Factorise \(x^2 + 6x + 9\).

Answer: \((x+3)^2\).

Explanation: Perfect square: \(3 \times 3 = 9\), \(3 + 3 = 6\).

Difficult

Factorise \(2x^2 + 6x - x - 3\) by grouping.

Answer: \((2x-1)(x+3)\).

Steps: \(2x(x+3) - 1(x+3) = (2x-1)(x+3)\).

Factorise \(2x^2 + 7x + 3\).

Answer: \((2x+1)(x+3)\).

Steps: \(ac = 6\); split \(7x = 6x + x\).

\[ \begin{aligned} 2x(x+3) + 1(x+3) &= (2x+1)(x+3) \end{aligned} \]

Hardcore

Expand and then factorise \(x(x+2) - (x+2)\).

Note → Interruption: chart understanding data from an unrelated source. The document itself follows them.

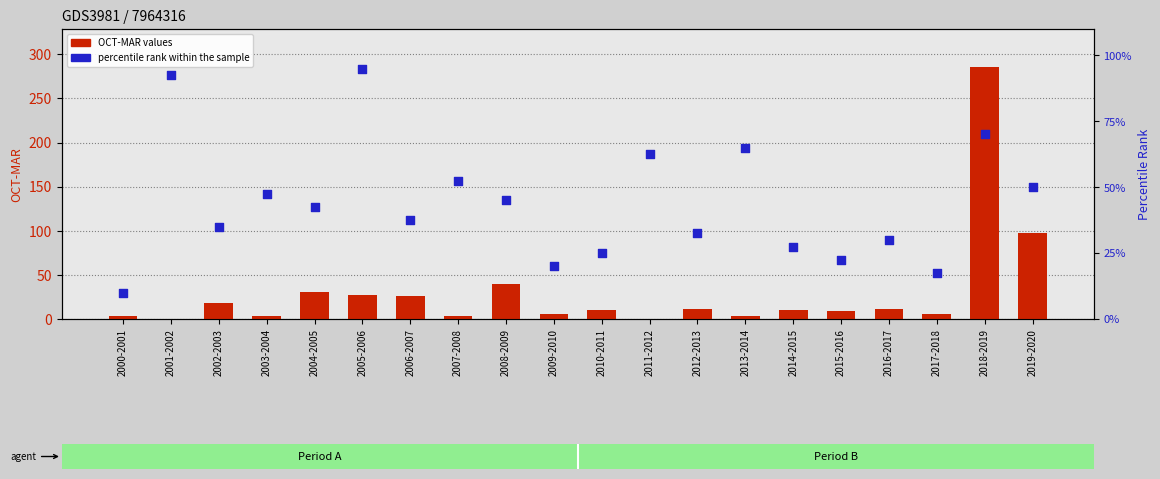

Is the value of Percentile Rank at 2003-2004 greater than the value of OCT-MAR (6month) at 2003-2004?

Yes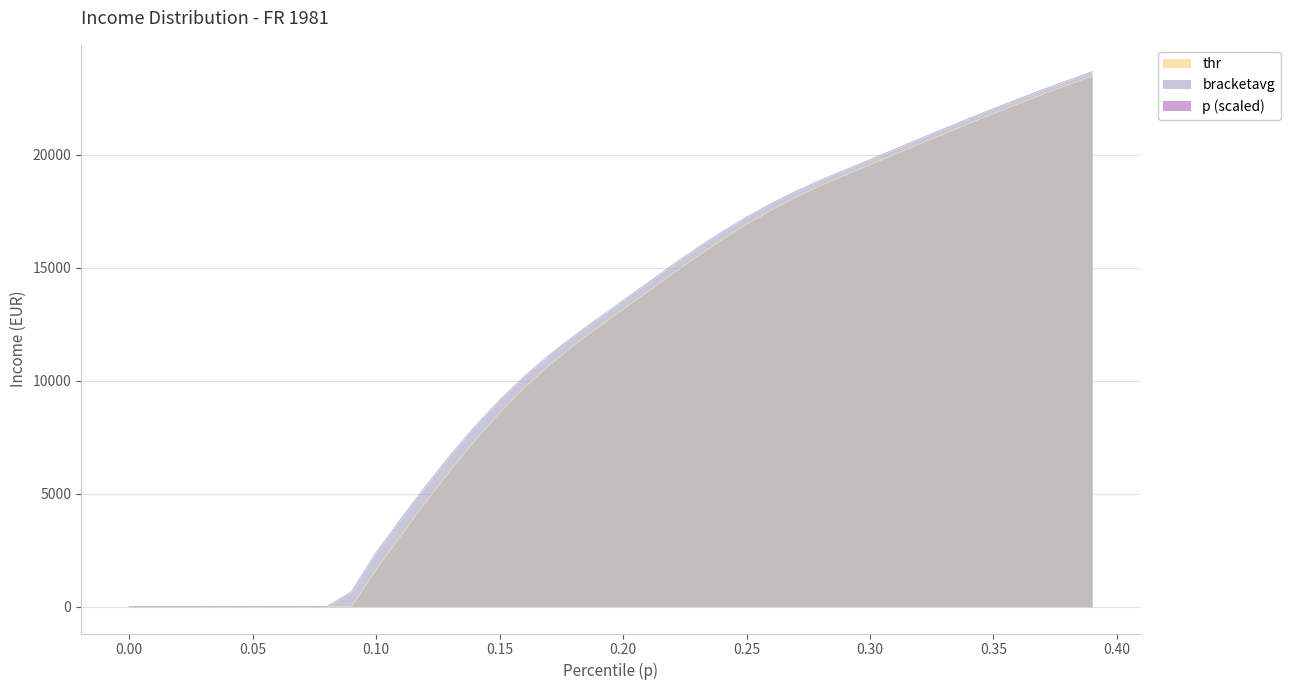

What is the highest value of the bracketavg series?

23670.0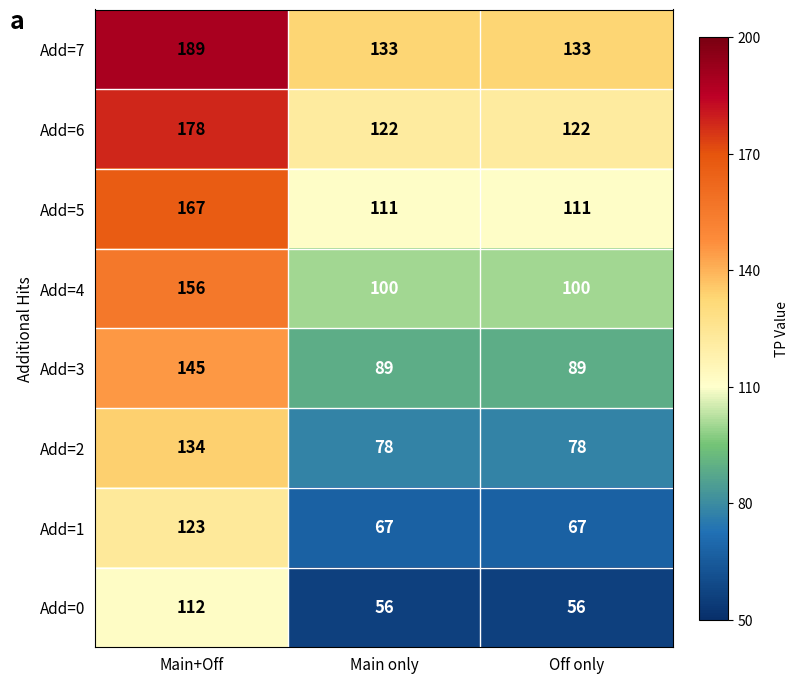

Which series has the largest total across all categories?

Add=7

Answer: \((x+2)(x-1)\) after factorising (expansion gives \(x^2 + x - 2\)).

Steps: Factor common \((x+2)\): \((x+2)(x-1)\). Check: \((x+2)(x-1) = x^2 + x - 2\).

A rectangle has sides \((x+3)\) cm and \((2x-1)\) cm. Find its area in expanded form.

Answer: \((2x^2 + 5x - 3)\) cm².

Calculation:

\[ \begin{aligned} (x+3)(2x-1) &= 2x^2 - x + 6x - 3 \\ &= 2x^2 + 5x - 3 \end{aligned} \]

References

• al-Khwarizmi, Al-Kitāb al-mukhtaṣar fī ḥisāb al-jabr wal-muqābala (c. 820 CE) — systematic treatment of algebra.
• HKDSE Compulsory Part curriculum — Number and Algebra strand (polynomials, expansion, factorisation).